Im Ergebnis zu Recht hat das Landgericht auch einen Rücktritt
vom Totschlagsversuch abgelehnt. Der Geschehensablauf hat durch das
tätliche Eingreifen des Kaufhausdetektivs für beide
Angeklagte eine Zäsur erfahren. Denn durch das Dazwischengehen
und die Schläge des Detektivs war der Angeklagte F. gehindert,
weiter gegen den Kopf des Nebenklägers zu schlagen oder in
anderer lebensbedrohlicher Weise gegen diesen vorzugehen, so
daß er seine lebensgefährlichen Handlungen -
unfreiwillig - abbrechen mußte. Damit war der Versuch
fehlgeschlagen und ein Rücktritt für beide Angeklagte
deshalb nicht mehr möglich (vgl. BGHSt 39, 221, 227). An
dieser Bewertung ändert auch das sich anschließende
Geschehen nichts, da dieses sich mit den vorangegangenen Ereignissen
nicht als einheitlicher Lebensvorgang, sondern als eine weitere, auf
einem neuen Tatentschluß beruhende Tat darstellt (vgl. BGHSt
aaO S. 232). In den weiteren Schlägen mit dem
Totschläger könnte deshalb allenfalls ein erneutes
Ansetzen des Angeklagten F. zu einem neuen bedingt vorsätzlich
begangenen Tötungsversuch gesehen werden, von dem der
Angeklagte F. wegen der notwendigen Flucht vor den jetzt eintreffenden
Polizeibeamten nicht freiwillig zurückgetreten wäre.
Auch der Angeklagte M. ist nunmehr wegen der am Tatort erscheinenden
Polizei geflohen.
Die Erwägungen, mit denen das Landgericht beim Angeklagten M.

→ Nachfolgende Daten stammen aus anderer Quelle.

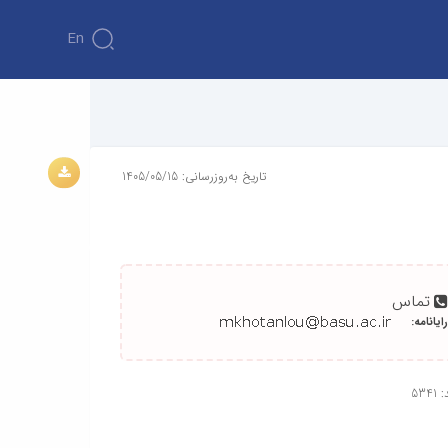
En
تاریخ به‌روزرسانی: 1405/05/15
تماس
رایانامه:
534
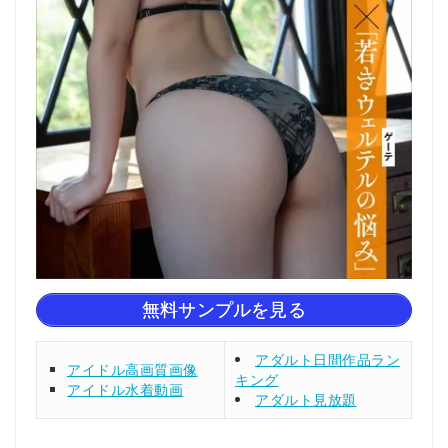
無料サンプルを見る
アダルト日間作品ラン
アイドル高画質画像
キング
アイドル水着動画
アダルト見放題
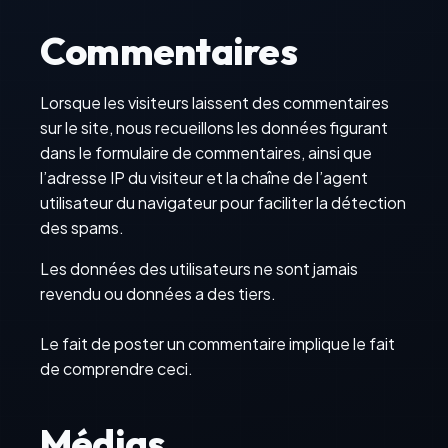
Commentaires
Lorsque les visiteurs laissent des commentaires
sur le site, nous recueillons les données figurant
dans le formulaire de commentaires, ainsi que
l’adresse IP du visiteur et la chaîne de l’agent
utilisateur du navigateur pour faciliter la détection
des spams.
Les données des utilisateurs ne sont jamais
revendu ou données a des tiers.
Le fait de poster un commentaire implique le fait
de comprendre ceci.
Médias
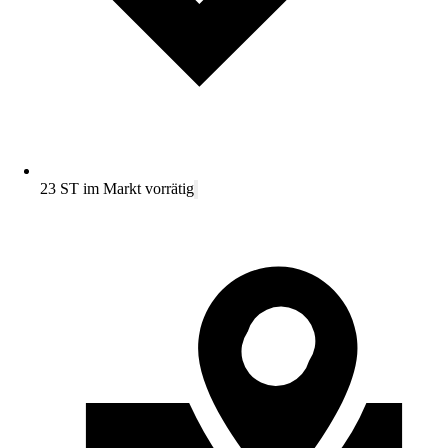
23 ST im Markt vorrätig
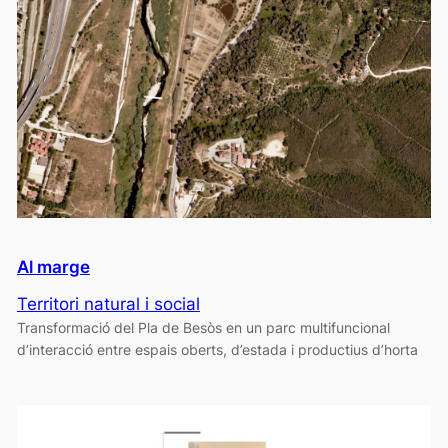
Al marge
Territori natural i social
Transformació del Pla de Besòs en un parc multifuncional
d’interacció entre espais oberts, d’estada i productius d’horta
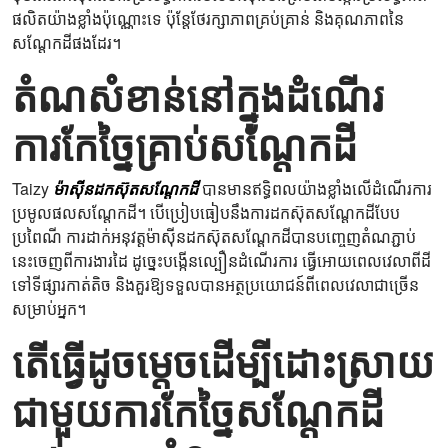
ផលិតយ៉ាងខ្លាំងប៉ុណ្ណោះទេ ប៉ុន្តែថែរក្សាភាពគ្រប់គ្រាន់ និងគុណភាពនៃ
សណ្តែកដីផងដែរ។
តំណសំខាន់នៅក្នុងដំណើរ
ការកែច្នៃគ្រាប់សណ្តែកដី
Taizy
ម៉ាស៊ីនដកស៊ុតសណ្តែកដី
បានមានឥទ្ធិពលយ៉ាងខ្លាំងលើដំណើរការ
ប្រមូលផលសណ្តែកដី។ បើប្រៀបធៀបនឹងការដកស៊ុតសណ្តែកដីបែប
ប្រពៃណី ការដាក់អនុវត្តម៉ាស៊ីនដកស៊ុតសណ្តែកដីបានបញ្ចេញតំណភ្ជាប់
នេះចេញពីការងារដៃ ដូច្នេះបង្កើនល្បឿនដំណើរការ ធ្វើអោយពេលវេលាពីដី
ទៅទីផ្សារកាត់តិច និងគួរឱ្យទទួលបានអត្ថប្រយោជន៍ពីពេលវេលាជាច្រើន
សម្រាប់អ្នក។
តើធ្វើដូចម្តេចដើម្បីដោះស្រាយ
ជាមួយការកែច្នៃសណ្តែកដី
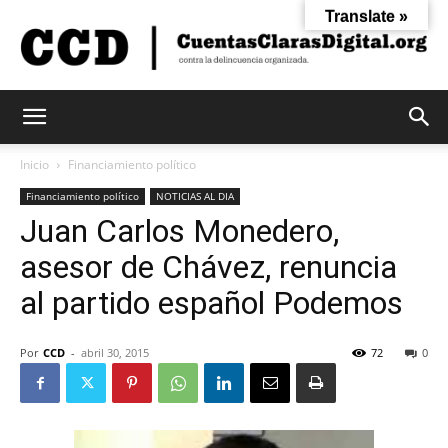
Translate »
Cuentas
Inicio
Financiamiento político
Financiamiento político
NOTICIAS AL DIA
Juan Carlos Monedero,
Claras
asesor de Chávez, renuncia
al partido español Podemos
Digital
Por
CCD
-
abril 30, 2015
72
0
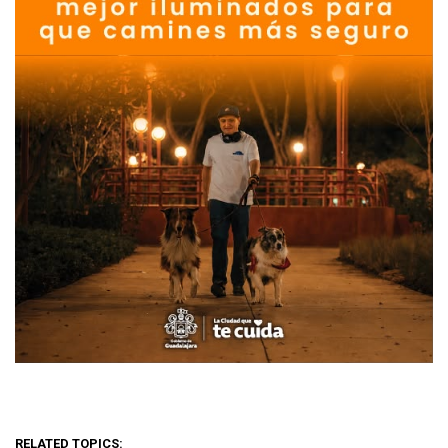
RELATED TOPICS:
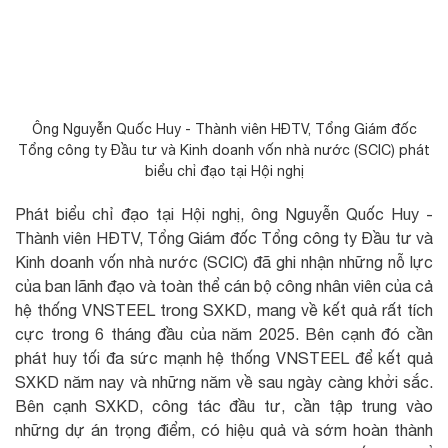
Ông Nguyễn Quốc Huy - Thành viên HĐTV, Tổng Giám đốc
Tổng công ty Đầu tư và Kinh doanh vốn nhà nước (SCIC) phát
biểu chỉ đạo tại Hội nghị
Phát biểu chỉ đạo tại Hội nghị, ông Nguyễn Quốc Huy -
Thành viên HĐTV, Tổng Giám đốc Tổng công ty Đầu tư và
Kinh doanh vốn nhà nước (SCIC) đã ghi nhận những nỗ lực
của ban lãnh đạo và toàn thể cán bộ công nhân viên của cả
hệ thống VNSTEEL trong SXKD, mang về kết quả rất tích
cực trong 6 tháng đầu của năm 2025. Bên cạnh đó cần
phát huy tối đa sức mạnh hệ thống VNSTEEL để kết quả
SXKD năm nay và những năm về sau ngày càng khởi sắc.
Bên cạnh SXKD, công tác đầu tư, cần tập trung vào
những dự án trọng điểm, có hiệu quả và sớm hoàn thành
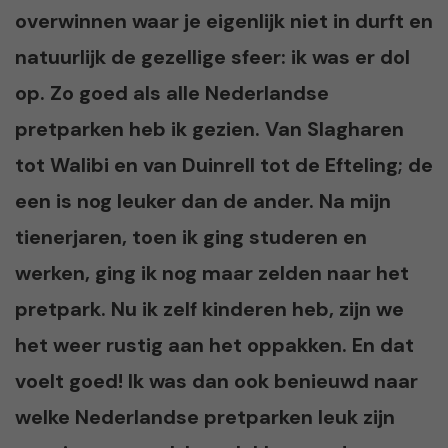
overwinnen waar je eigenlijk niet in durft en
natuurlijk de gezellige sfeer: ik was er dol
op. Zo goed als alle Nederlandse
pretparken heb ik gezien. Van Slagharen
tot Walibi en van Duinrell tot de Efteling; de
een is nog leuker dan de ander. Na mijn
tienerjaren, toen ik ging studeren en
werken, ging ik nog maar zelden naar het
pretpark. Nu ik zelf kinderen heb, zijn we
het weer rustig aan het oppakken. En dat
voelt goed! Ik was dan ook benieuwd naar
welke Nederlandse pretparken leuk zijn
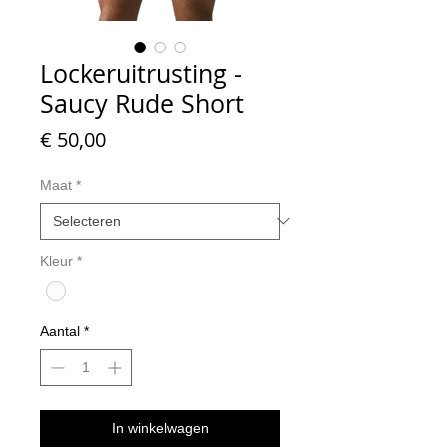
Lockeruitrusting -
Saucy Rude Short
Prijs
€ 50,00
Maat
*
Kleur
*
Aantal
*
In winkelwagen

die Verhängung der Jugendstrafe sowohl wegen Schwere der
Schuld als auch wegen schädlicher Neigungen für
erforderlich gehalten hat, sind aus Rechtsgründen ebenfalls
nicht zu beanstanden. Die Angriffe der Revision gehen daran vorbei,
daß sich der Angeklagte nicht aus falsch verstandener
Kameradschaft dem Versuch eines Tötungsdelikts angeschlossen
hat, sondern selbst an der Entwicklung des Geschehens beteiligt war.